The Grand Budapest Hotel Movie Release Date, Premiere, and Review: Wes Anderson Film Stars Willem Dafoe, Bill Murray, and Owen Wilson [Trailer]
Wes Anderson movies are generally considered to be harsh, excitable, and quaint. The Grand Budapest Hotel is a British-German comedy drama film directed by Wes Anderson. The movie, to be released on March 7, is the most mature and visually witty movie of Wes Anderson's to date.
The story revolves around a personal concierge (Ralph Fiennes) who teams up with one of his employees in order to prove his innocence after he was blamed for a murder. The film starts when a teenage girl approaches a statue in a courtyard. The girl is reading a memoir penned by a character only known as "The Author." She starts reading a chapter about a trip to the Grand Budapest Hotel made by him in the late 1960s. He discovers that an Eastern European nation located in the Republic of Zubrowka was destroyed by war and poverty. He also discovers that the mountainside hotel has fallen on hard times.
He meets the owner of the hotel who tells him the story about how he got the hotel and why he isn't willing to close it down. The owner of the hotel confesses that he is not willing to close the hotel because it is the last link to his beloved departed wife. The Author then leaves for South America and never comes back the hotel. Back in the present, the teenage girl completes the chapter about the Grand Budapest and leaves the courtyard.

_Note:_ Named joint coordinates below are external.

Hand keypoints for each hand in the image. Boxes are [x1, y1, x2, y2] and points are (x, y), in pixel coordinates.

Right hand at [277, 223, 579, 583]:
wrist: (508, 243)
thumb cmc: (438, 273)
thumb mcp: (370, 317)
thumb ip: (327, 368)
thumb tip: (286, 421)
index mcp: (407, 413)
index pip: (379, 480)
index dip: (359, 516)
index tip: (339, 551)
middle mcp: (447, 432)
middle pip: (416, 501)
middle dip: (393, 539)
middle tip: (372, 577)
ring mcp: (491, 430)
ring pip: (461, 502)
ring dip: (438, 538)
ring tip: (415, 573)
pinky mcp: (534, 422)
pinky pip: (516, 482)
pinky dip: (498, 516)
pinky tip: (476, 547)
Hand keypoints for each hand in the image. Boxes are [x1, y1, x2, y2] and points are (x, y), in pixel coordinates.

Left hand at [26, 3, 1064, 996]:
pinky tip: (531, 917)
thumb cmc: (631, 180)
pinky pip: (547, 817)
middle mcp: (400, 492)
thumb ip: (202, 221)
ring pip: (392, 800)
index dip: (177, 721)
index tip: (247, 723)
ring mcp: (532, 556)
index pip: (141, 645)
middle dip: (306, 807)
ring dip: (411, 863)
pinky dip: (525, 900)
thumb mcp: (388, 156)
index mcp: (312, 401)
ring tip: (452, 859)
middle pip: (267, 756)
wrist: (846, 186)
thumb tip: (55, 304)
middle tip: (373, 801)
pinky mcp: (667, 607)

The characters in the movie are interesting and the cast consists of Ralph Fiennes as M. Gustave H.F., Murray Abraham as Mr. Moustafa, Mathieu Amalric as Serge X., Adrien Brody as Dmitri Desgoffe-und-Taxis, Willem Dafoe as J.G. Jopling, Jeff Goldblum as Deputy Kovacs, Jude Law as Young Writer, Harvey Keitel as Ludwig, Bill Murray as M. Ivan, Edward Norton as Inspector Henckels, Saoirse Ronan as Agatha, Léa Seydoux as Clotilde, Jason Schwartzman as M. Jean, Tilda Swinton as Madame D, Tom Wilkinson as Author, Owen Wilson as M. Chuck, Tony Revolori as Zero Moustafa, and Bob Balaban as M. Martin. Film aggregator Rotten Tomatoes has an 87 percent rating with an average score of 8.2/10 based on reviews from 60 critics.